While lying in intensive care for 14 days, the trainers called to tell me they were looking into having a special made helmet to allow me to keep playing. I was all in. Four months after we won Super Bowl XVI my shunt failed, I went into a coma, had 2 more brain surgeries 10 hours apart and was given last rites. I was 23 years old. This began a 4 plus year battle to get brain surgeries #2 and #3 paid for. After battling the 49ers for Workers Comp coverage, (during which time I had 2 more knee surgeries attempting to repair the torn ACL, which the 49ers surgeon neglected to repair), I won my case in 86 and my hospital bills finally paid. I returned to school to complete my Biology degree in 86, and during one 10 month period in 87, survived 4 additional emergency brain surgeries and several gran mal seizures. All while taking Organic Chem, Physics and Algebra/Trig.
I graduated in 1990 at the age of 32 with a degree in Biological Conservation and began work as a Wildlife Biologist. I have now survived 9 emergency VP shunt brain surgeries (when the shunt goes out, I go into a coma w/in 16-24 hrs unless operated on), and several more gran mal seizures.

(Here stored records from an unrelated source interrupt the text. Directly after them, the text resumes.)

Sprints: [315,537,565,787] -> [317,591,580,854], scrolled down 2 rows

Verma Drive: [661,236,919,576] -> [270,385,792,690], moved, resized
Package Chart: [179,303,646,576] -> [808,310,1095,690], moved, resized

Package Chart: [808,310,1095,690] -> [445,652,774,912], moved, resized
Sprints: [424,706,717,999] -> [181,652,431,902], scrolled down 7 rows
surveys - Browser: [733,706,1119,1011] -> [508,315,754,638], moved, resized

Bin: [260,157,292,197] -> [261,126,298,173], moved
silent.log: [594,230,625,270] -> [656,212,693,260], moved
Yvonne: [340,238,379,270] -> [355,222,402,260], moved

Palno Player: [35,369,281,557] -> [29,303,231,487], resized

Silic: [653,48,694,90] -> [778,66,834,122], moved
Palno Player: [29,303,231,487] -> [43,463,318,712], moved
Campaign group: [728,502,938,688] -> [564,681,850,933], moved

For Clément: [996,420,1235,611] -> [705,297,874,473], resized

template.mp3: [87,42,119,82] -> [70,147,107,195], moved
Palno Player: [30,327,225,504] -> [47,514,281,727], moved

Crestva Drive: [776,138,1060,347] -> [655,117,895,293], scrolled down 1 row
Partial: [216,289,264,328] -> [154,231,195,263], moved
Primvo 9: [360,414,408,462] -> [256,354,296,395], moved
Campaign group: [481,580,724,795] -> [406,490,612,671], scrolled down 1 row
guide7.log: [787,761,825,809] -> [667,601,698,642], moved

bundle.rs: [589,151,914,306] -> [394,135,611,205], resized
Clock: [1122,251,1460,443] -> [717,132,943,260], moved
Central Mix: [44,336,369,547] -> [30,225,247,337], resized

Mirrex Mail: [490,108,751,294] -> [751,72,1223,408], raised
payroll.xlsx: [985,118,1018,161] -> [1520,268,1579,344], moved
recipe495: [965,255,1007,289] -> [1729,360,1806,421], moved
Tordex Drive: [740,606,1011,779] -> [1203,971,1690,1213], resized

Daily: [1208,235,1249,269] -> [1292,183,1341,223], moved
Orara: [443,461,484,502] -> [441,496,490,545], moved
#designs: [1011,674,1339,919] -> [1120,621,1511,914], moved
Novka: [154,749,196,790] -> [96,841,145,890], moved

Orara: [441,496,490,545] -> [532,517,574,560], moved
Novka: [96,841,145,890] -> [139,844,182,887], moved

The best part about the story, I still don't qualify for any NFL benefits.
That is why parents and coaches at the lower levels need to be informed about the long term cognitive impacts concussions can have on their children. And I'm not only talking about football. There are many more concussion in soccer each year than football.
Football coaches and trainers should be required to pass a protocol certification training session on concussions before being allowed to coach or make a decision to clear a player to return to play. And we need to teach the players to block and tackle without using the brain as a weapon.
"A traumatic brain injury is like throwing a rock in a pond, the ripple effect as to the number of people impacted is huge." George Visger, on stand at Workers Compensation hearing vs SF 49ers in 1986.
George Visger SF 49ers 80 & 81 Survivor of 9 NFL Caused Emergency VP Shunt Brain Surgeries Benefactor Of ZERO NFL Benefits.